My memories of Minnesota are innocent ones, wonderful summers spent as a child with my grandma and aunt at their house in Minneapolis, and weeks-long canoe trips as a child in the boundary waters between northern Minnesota and Canada. Later on I would spend a few weeks with my aunt in a small cabin in the Minnesota woods, with a hand pumped well in the kitchen, a root cellar under the floor, an outhouse out back, and fields of sumac from which we made sun tea and juice.
As a child, I was oblivious to the fact that Minnesota had practiced lynching 100 years ago, and that Minnesota would develop over time into a state with such an underlying fear and distrust of people of African-American descent that any white supremacist would feel right at home. One cannot get much further north in the continental United States than Duluth, Minnesota. Racism has spread everywhere like uncontrolled cancer.
Having grown up in Marquette, Michigan, a very northern city in the Upper Peninsula of Michigan, my exposure to people of color was limited to a few Native Americans, a few black men stationed at K.I. Sawyer Air Force Base, and a few black college students studying at Northern Michigan University.
Once I transferred to the University of Michigan in downstate Michigan, I was exposed to many more black college students and the existence of a separate black subculture. Being a shy young man from a small wilderness town, I can’t say that I made too many friends in general, but I could have had a black girlfriend if I hadn’t been such a social incompetent. I don’t remember her name, but she really liked me. We all have missed opportunities, and she was one of mine.
During the course of my engineering career, I became friends with our black warehouse foreman Yves, who was from Haiti, and with a cute young college intern named Zakia, whose parents were from England. I called her my Princess of Wales, she called me her Boo. A 25 year age difference was a critical factor in our just being really good friends.
Later on, I spent much of a summer travelling to various Caribbean islands, working with the local construction crews, most of which were made up of black men. My job was to instruct them on the installation techniques for the products my company was providing for various jobs. Even though I didn’t spend enough time at most of the projects to develop good friendships, it was a great experience and reinforced my general impression that a friendly smile and a respectful manner transcends a lot of perceived differences.
It is incredibly sad to see the horrible state of affairs in Minneapolis right now that has resulted from the callus brutality of four police officers. The brutality that ended in the murder on a busy street in broad daylight of a black man already secured in handcuffs and laying helpless on the ground could not have been a more graphic display of how our racist past lies just under the skin of our society, ready to burst forth in hatred and cruelty, and how so many of us are so ready to embrace this ignorance without shame or remorse or a moment’s thought.
This illustrates in the starkest of ways why “Black Lives Matter” is such a profound plea that white people need to understand and accept how much racism still exists within our country.
There are many things that we as individuals cannot change right away. We cannot eliminate racist, sadistic, heartless police – only the police can do that. We cannot eliminate the economic and medical disparity that exists for all the poor – Black, Latino, White – only society as a whole can do that.
What we can do as white people is to make a concerted effort to develop empathy and try to understand what it has been like for people of African-American descent to live in this country as a feared and disrespected minority, generation after generation after generation.
I came to realize not too long ago that in 1957, the year I was born, there were still such things as whites-only drinking fountains, hotels, restaurants, etc. The entire civil rights movement has occurred within my lifetime.

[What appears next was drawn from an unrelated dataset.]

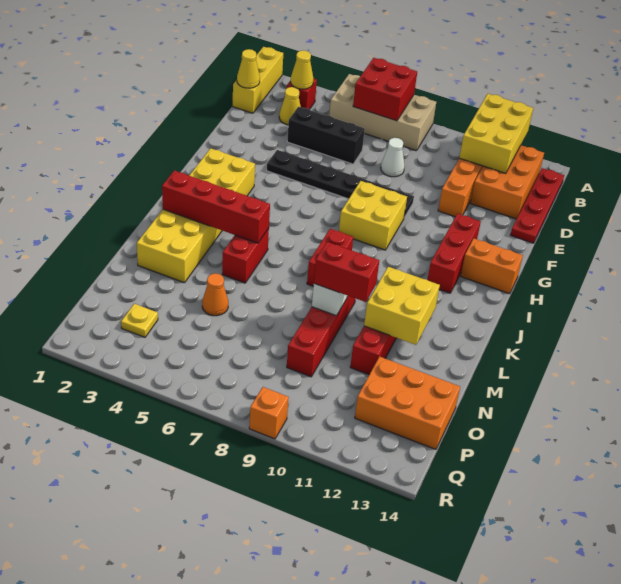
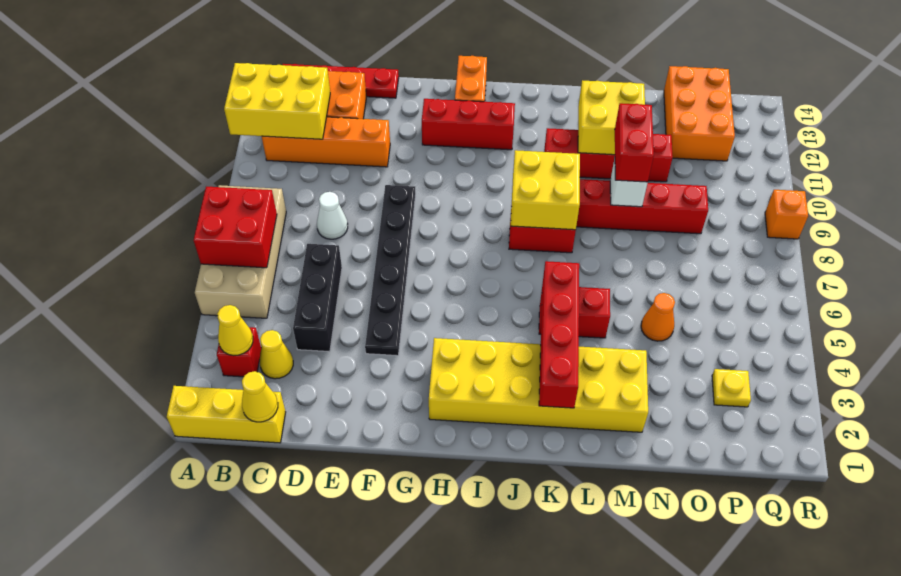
yellow 2x2 brick [339,181,407,250] -> yellow 2x2 brick moved to [511,150,580,230]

In many ways things have changed for the better, but we are a few generations away from being able to come together as one people. The old ways of thinking need to die with those who think them before we can truly be free.
In the meantime, each of us can reach across the color divide and make personal connections. Share your stories, share your photos, share your recipes, share your beer and barbecue. If I were a black person, I think that I would be appreciative and relieved to find out that my white neighbors wanted to be part of my life in a positive and friendly way, and I would be happy to reciprocate.
The point is that it is hard to hate a friend.